So, trying to help someone troubleshoot a problem with AOLserver on Linux, I asked the simple question of “did it drop a core file”? The answer was, “No, it didn’t.” That prompts the next question, “Did you set
ulimit -c unlimited?” The affirmative answer surprised me: how is it not dropping a core file? Ahh, that’s when it occurred to me: Linux has had issues with threads (same info, more polished) for a long time now. So, I decided to do some hacking on my own Debian Linux box running my own hand-compiled 2.6.7 kernel.
Apparently, there are some kernel patches to implement multithreaded core dumps which suggests that the patches were merged into the 2.5.47 kernel.

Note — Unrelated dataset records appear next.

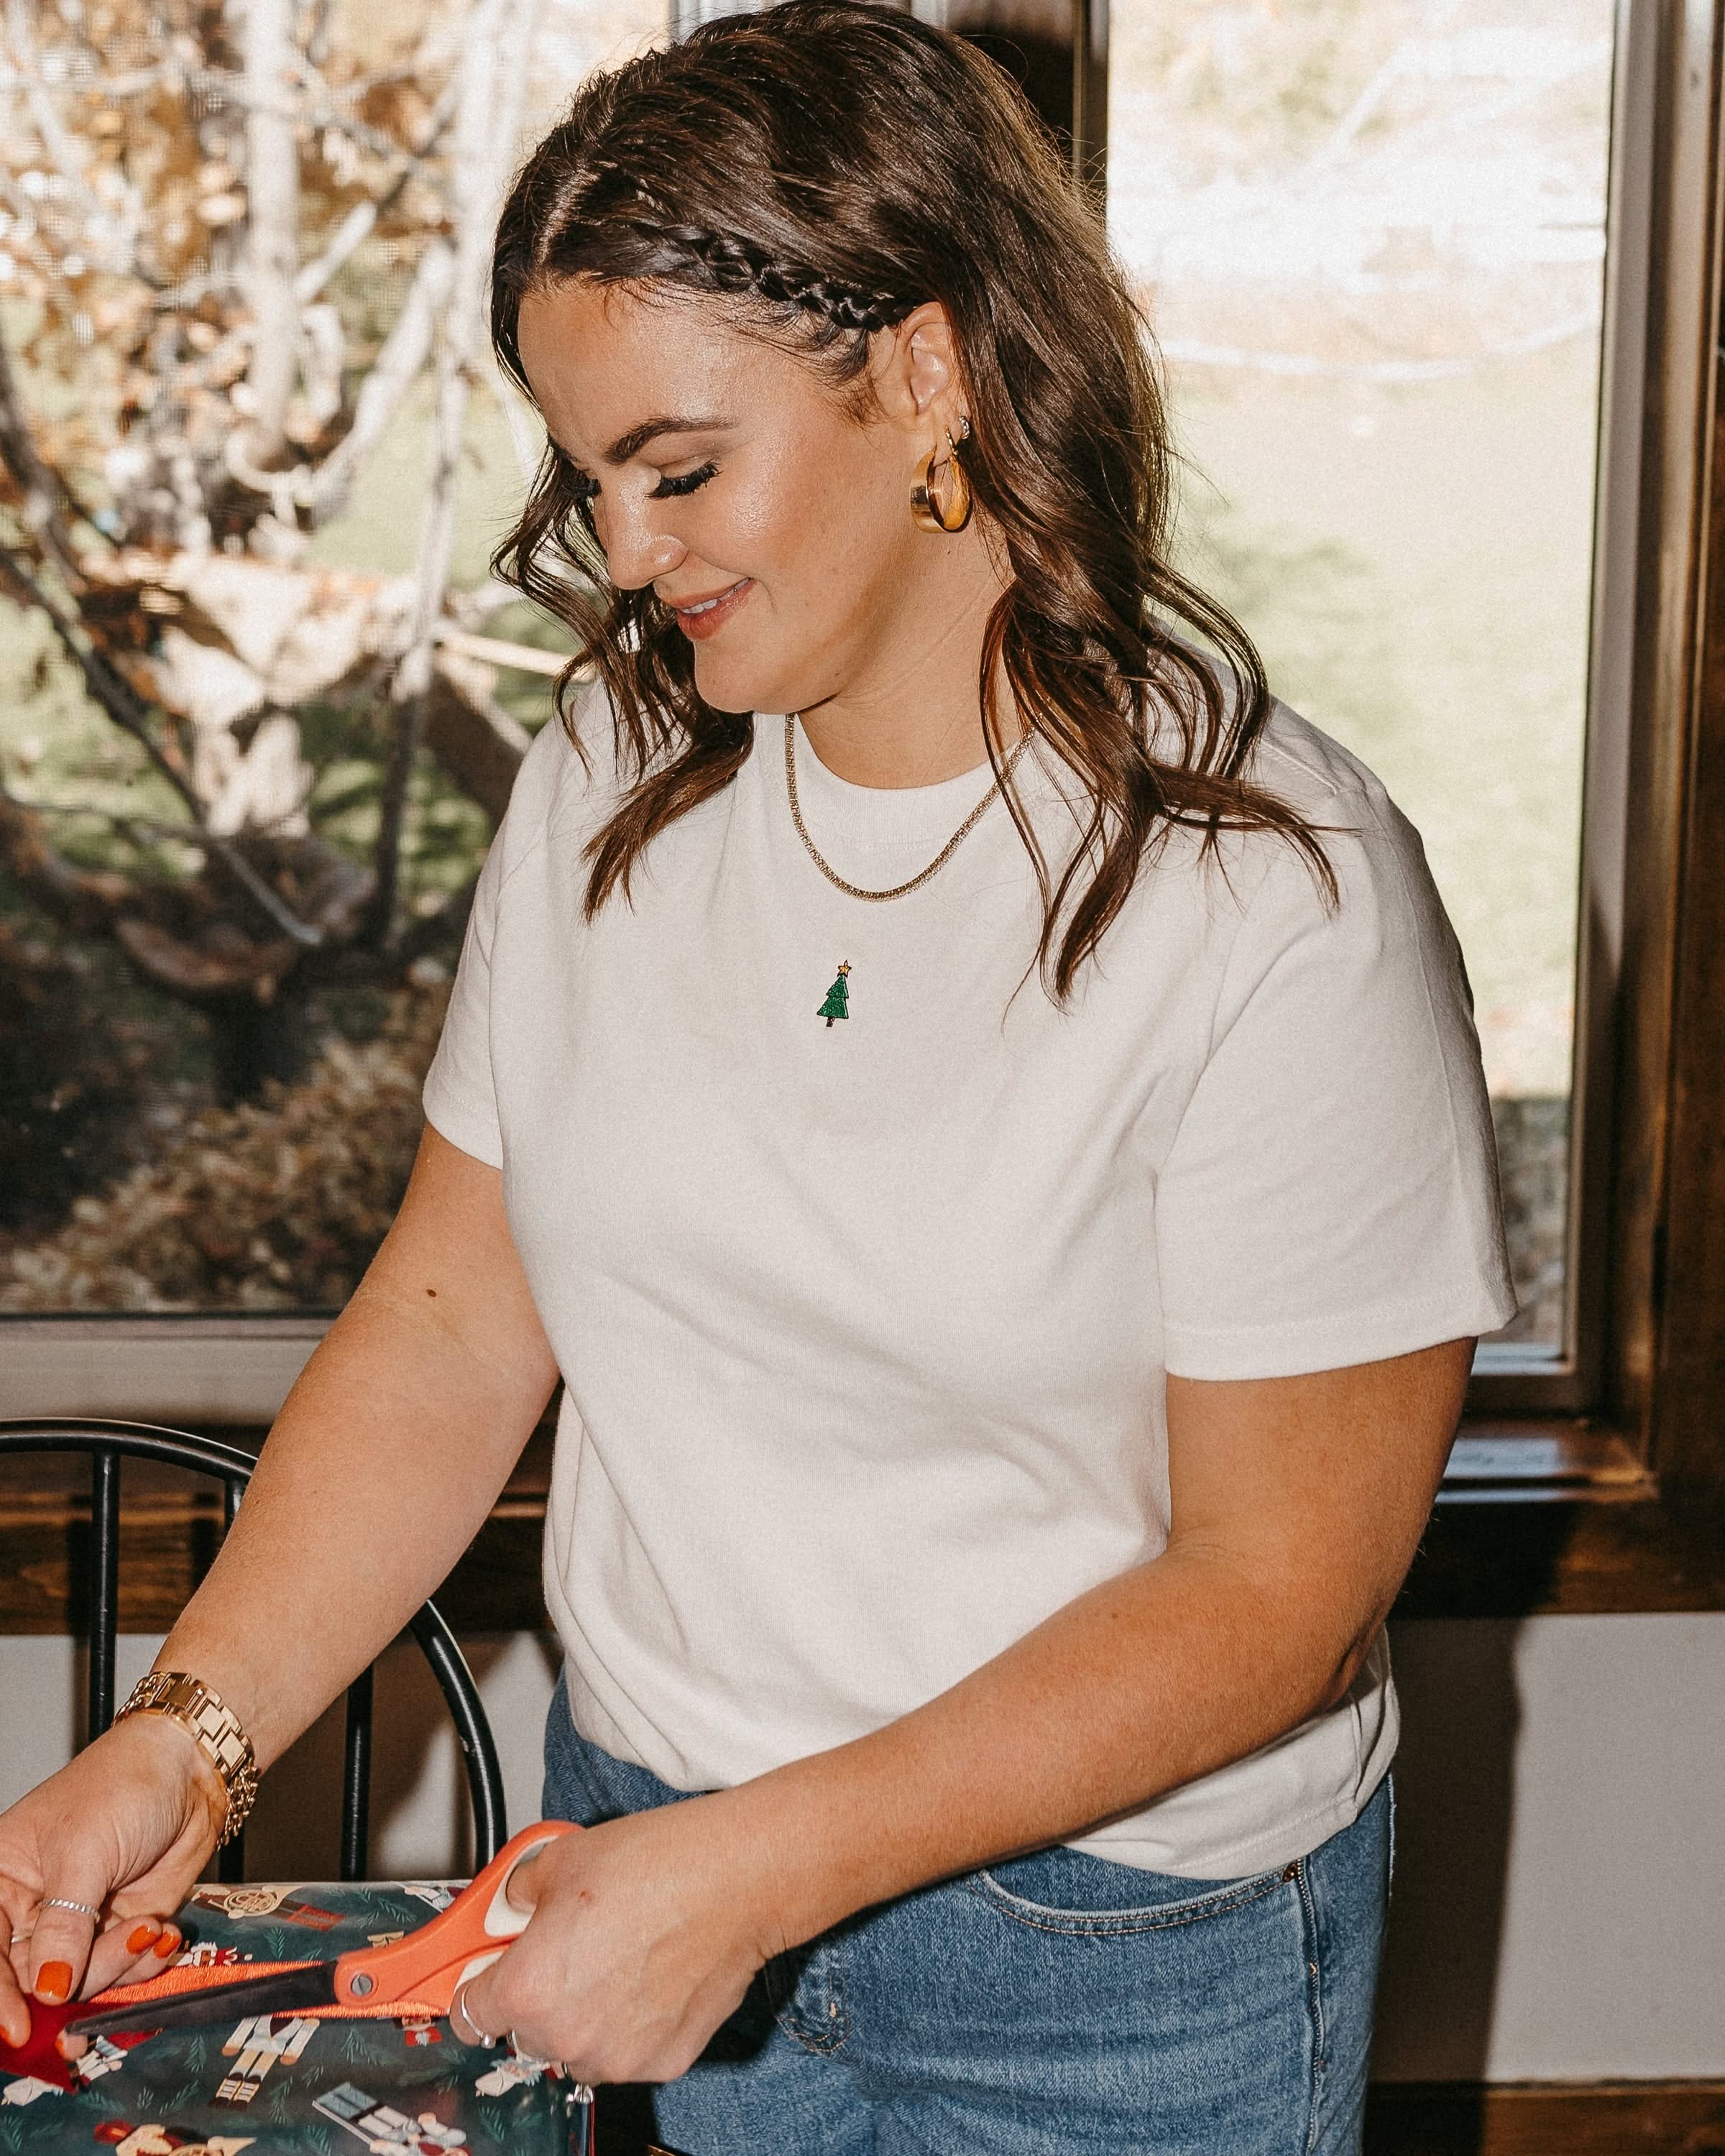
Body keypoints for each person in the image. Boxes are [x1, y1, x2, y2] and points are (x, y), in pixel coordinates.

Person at [0, 4, 1517, 2149]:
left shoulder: (1273, 892)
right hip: (641, 1839)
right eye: (590, 474)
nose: (625, 554)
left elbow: (1274, 1588)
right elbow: (453, 1319)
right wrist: (193, 1734)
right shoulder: (615, 768)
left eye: (682, 467)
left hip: (1101, 1948)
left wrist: (770, 1866)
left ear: (926, 371)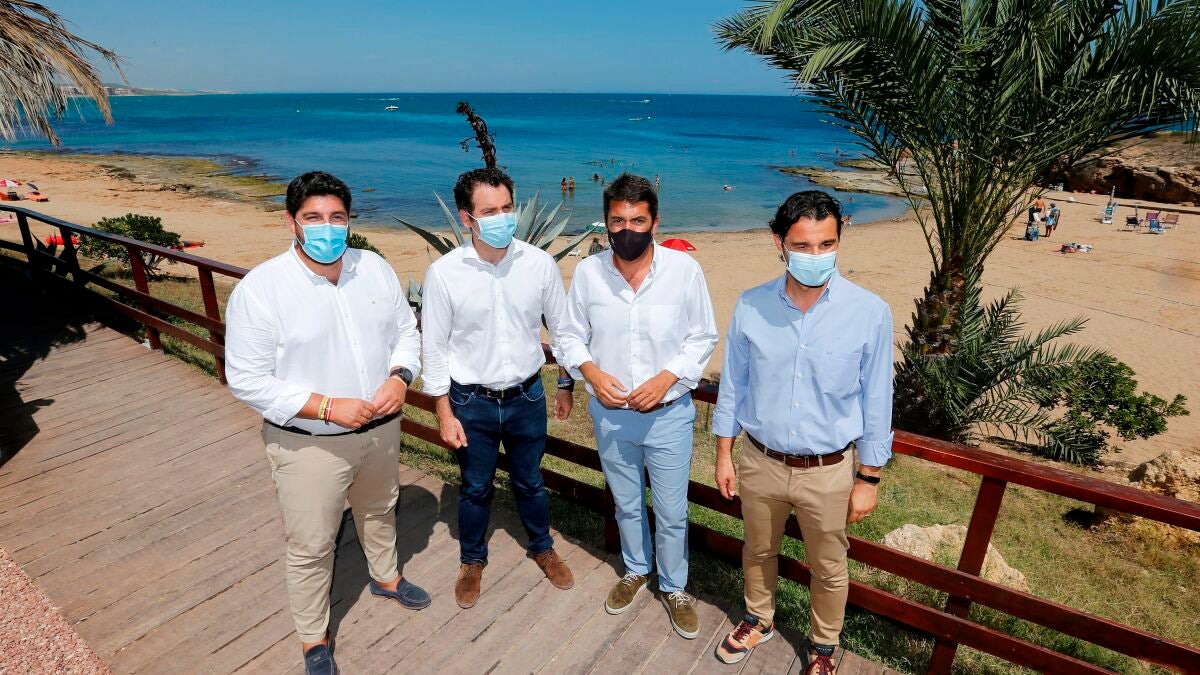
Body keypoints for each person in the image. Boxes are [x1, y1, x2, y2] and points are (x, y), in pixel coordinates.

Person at [225, 171, 428, 675]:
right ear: (291, 221)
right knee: (312, 544)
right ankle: (314, 639)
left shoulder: (373, 268)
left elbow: (406, 332)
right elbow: (245, 378)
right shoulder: (262, 289)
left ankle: (385, 577)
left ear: (349, 220)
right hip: (308, 444)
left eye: (337, 217)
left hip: (380, 429)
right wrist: (324, 406)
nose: (327, 227)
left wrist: (401, 376)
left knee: (380, 509)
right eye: (313, 217)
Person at [712, 191, 893, 672]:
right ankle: (758, 618)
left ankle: (824, 646)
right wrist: (724, 454)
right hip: (760, 460)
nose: (816, 255)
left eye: (826, 244)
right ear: (779, 243)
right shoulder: (751, 305)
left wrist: (869, 477)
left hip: (829, 470)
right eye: (803, 246)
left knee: (829, 566)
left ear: (839, 240)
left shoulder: (870, 312)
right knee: (758, 549)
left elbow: (877, 398)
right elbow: (734, 387)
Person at [558, 173, 719, 640]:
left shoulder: (684, 271)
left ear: (655, 222)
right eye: (617, 221)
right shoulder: (589, 273)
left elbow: (703, 336)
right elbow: (569, 335)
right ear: (606, 222)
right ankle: (635, 569)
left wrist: (667, 378)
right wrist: (591, 373)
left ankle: (674, 587)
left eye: (637, 221)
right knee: (626, 504)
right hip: (610, 416)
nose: (626, 230)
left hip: (668, 416)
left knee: (672, 511)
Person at [422, 167, 576, 611]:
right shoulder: (444, 274)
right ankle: (472, 560)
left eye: (507, 207)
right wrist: (444, 413)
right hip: (471, 402)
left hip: (527, 396)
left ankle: (542, 548)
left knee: (530, 480)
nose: (502, 217)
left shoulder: (538, 264)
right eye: (489, 211)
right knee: (475, 486)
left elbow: (563, 330)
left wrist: (565, 383)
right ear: (466, 217)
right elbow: (434, 348)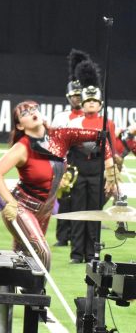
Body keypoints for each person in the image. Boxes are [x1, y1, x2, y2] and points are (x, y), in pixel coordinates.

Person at [0, 100, 114, 270]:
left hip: (45, 209)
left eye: (34, 109)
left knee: (23, 259)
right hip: (22, 207)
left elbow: (100, 136)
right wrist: (10, 202)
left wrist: (110, 167)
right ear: (19, 126)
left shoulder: (60, 136)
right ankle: (39, 295)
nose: (32, 113)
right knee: (42, 253)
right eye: (24, 113)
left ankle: (19, 295)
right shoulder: (22, 147)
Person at [66, 59, 120, 263]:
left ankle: (92, 253)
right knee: (78, 212)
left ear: (100, 104)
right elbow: (68, 149)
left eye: (94, 101)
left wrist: (112, 177)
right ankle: (76, 253)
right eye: (87, 101)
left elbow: (112, 149)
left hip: (98, 169)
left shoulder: (108, 123)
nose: (90, 103)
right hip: (79, 169)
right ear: (82, 102)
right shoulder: (74, 122)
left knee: (95, 213)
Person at [50, 48, 89, 247]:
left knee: (79, 201)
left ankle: (77, 237)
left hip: (82, 162)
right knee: (64, 199)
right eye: (73, 95)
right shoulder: (61, 117)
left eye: (78, 95)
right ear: (68, 97)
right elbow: (54, 141)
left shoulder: (88, 117)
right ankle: (62, 236)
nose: (76, 98)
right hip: (64, 162)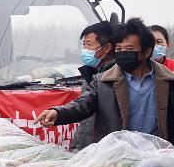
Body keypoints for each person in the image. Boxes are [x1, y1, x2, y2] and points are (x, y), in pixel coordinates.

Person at [36, 18, 174, 143]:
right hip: (117, 158)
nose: (122, 53)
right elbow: (82, 105)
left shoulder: (169, 81)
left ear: (146, 52)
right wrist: (58, 113)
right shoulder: (102, 82)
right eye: (119, 49)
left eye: (129, 49)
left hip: (159, 157)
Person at [71, 21, 116, 151]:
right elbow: (85, 120)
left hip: (104, 153)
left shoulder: (114, 79)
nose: (85, 50)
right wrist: (76, 147)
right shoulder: (90, 75)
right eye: (83, 45)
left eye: (89, 45)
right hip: (86, 150)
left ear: (107, 48)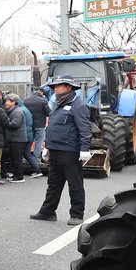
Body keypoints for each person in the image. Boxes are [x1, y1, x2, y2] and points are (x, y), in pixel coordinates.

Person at [32, 75, 91, 225]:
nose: (55, 89)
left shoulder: (78, 106)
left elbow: (85, 129)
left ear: (68, 87)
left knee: (75, 184)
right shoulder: (58, 105)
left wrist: (84, 148)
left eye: (59, 86)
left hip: (70, 151)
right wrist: (47, 146)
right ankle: (47, 212)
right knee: (53, 183)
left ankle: (77, 214)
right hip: (55, 150)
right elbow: (52, 127)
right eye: (55, 86)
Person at [4, 92, 30, 181]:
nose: (6, 103)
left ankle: (19, 176)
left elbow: (15, 124)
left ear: (13, 102)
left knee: (17, 159)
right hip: (15, 138)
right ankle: (16, 174)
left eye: (8, 101)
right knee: (14, 158)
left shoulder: (17, 112)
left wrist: (6, 121)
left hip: (18, 139)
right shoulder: (13, 111)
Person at [24, 87, 49, 177]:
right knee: (39, 142)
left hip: (29, 125)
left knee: (30, 141)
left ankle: (27, 156)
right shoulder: (43, 101)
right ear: (41, 93)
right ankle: (35, 158)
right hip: (40, 125)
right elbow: (48, 112)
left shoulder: (26, 100)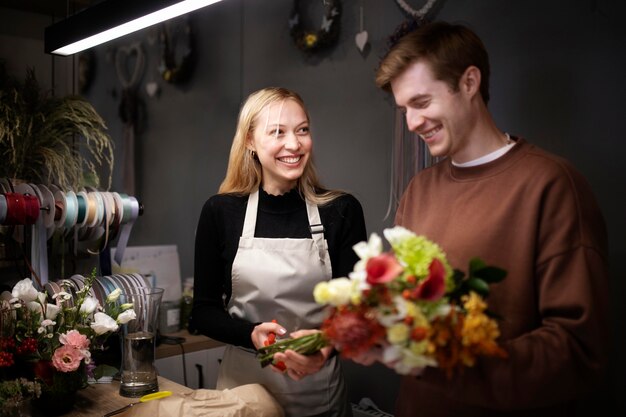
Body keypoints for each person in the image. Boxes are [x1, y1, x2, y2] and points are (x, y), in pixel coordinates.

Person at [370, 21, 610, 417]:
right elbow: (401, 310)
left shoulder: (552, 185)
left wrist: (452, 364)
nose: (411, 123)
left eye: (422, 103)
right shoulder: (419, 190)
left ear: (469, 83)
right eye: (404, 110)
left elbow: (578, 348)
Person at [191, 87, 366, 417]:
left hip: (317, 393)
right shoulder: (221, 211)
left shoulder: (341, 211)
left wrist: (326, 344)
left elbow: (356, 312)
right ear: (250, 142)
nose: (294, 144)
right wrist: (250, 334)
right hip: (242, 395)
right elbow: (202, 312)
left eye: (302, 130)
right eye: (278, 132)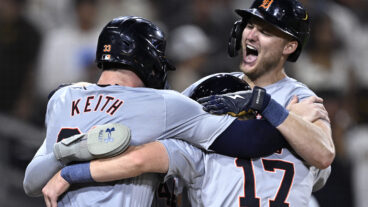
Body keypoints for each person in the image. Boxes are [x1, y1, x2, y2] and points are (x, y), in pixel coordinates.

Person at [39, 0, 335, 206]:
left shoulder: (301, 100)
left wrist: (270, 107)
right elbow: (151, 147)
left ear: (290, 46)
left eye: (266, 30)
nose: (252, 33)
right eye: (250, 25)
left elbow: (324, 155)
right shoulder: (208, 89)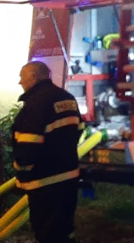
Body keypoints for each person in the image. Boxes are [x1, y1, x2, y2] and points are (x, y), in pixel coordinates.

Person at [12, 61, 83, 243]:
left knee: (46, 232)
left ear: (33, 77)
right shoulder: (67, 98)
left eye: (22, 77)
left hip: (43, 182)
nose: (20, 82)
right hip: (68, 176)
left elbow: (28, 144)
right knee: (64, 229)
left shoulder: (35, 104)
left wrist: (22, 173)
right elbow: (79, 129)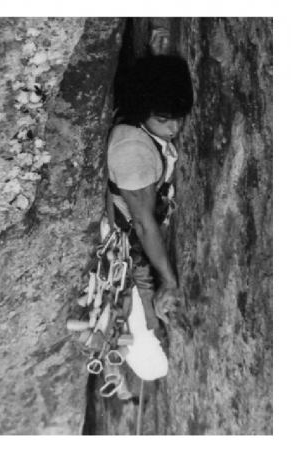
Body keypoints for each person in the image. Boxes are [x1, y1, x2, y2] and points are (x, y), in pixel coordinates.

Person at [105, 54, 193, 379]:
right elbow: (142, 222)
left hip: (137, 245)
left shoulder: (148, 132)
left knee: (148, 337)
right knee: (151, 363)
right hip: (127, 253)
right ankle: (131, 348)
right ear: (144, 112)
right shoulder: (133, 150)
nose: (175, 128)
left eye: (178, 118)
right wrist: (168, 280)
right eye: (164, 119)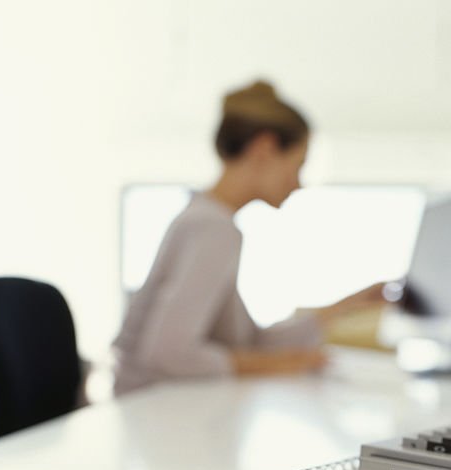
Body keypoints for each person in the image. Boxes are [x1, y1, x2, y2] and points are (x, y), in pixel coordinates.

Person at [112, 80, 386, 395]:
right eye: (298, 165)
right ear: (265, 148)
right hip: (147, 416)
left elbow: (248, 343)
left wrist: (347, 306)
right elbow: (169, 354)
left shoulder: (208, 218)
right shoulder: (213, 228)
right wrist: (284, 364)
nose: (298, 183)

So, why isn’t AOLserver writing a core file when it segfaults?
After making dinner and putting the kids to bed, I thought about it and wrote a little test program that starts a thread then aborts in the thread. It wrote out a core file just fine! Then it dawned on me: AOLserver does a setuid to drop root privileges — Linux, by default, won’t write a core file out if the process has changed uid/euid. Figuring I wasn’t the first person to want Linux to behave like every other Unix out there, I found my answer in the unofficial comp.os.linux.development.* FAQ: How can I make a suid executable dump core? Making the change in nsd/nsmain.c, adding the prctl(PR_SET_DUMPABLE) call, I can now get AOLserver to dump a core file on Linux. Yay.
I’ve just filed SF Bug #1031599, attached the diff’s and committed the change.
While this doesn’t solve the original problem of why this person’s AOLserver is crashing, at least now I might be able to get a core file to look at …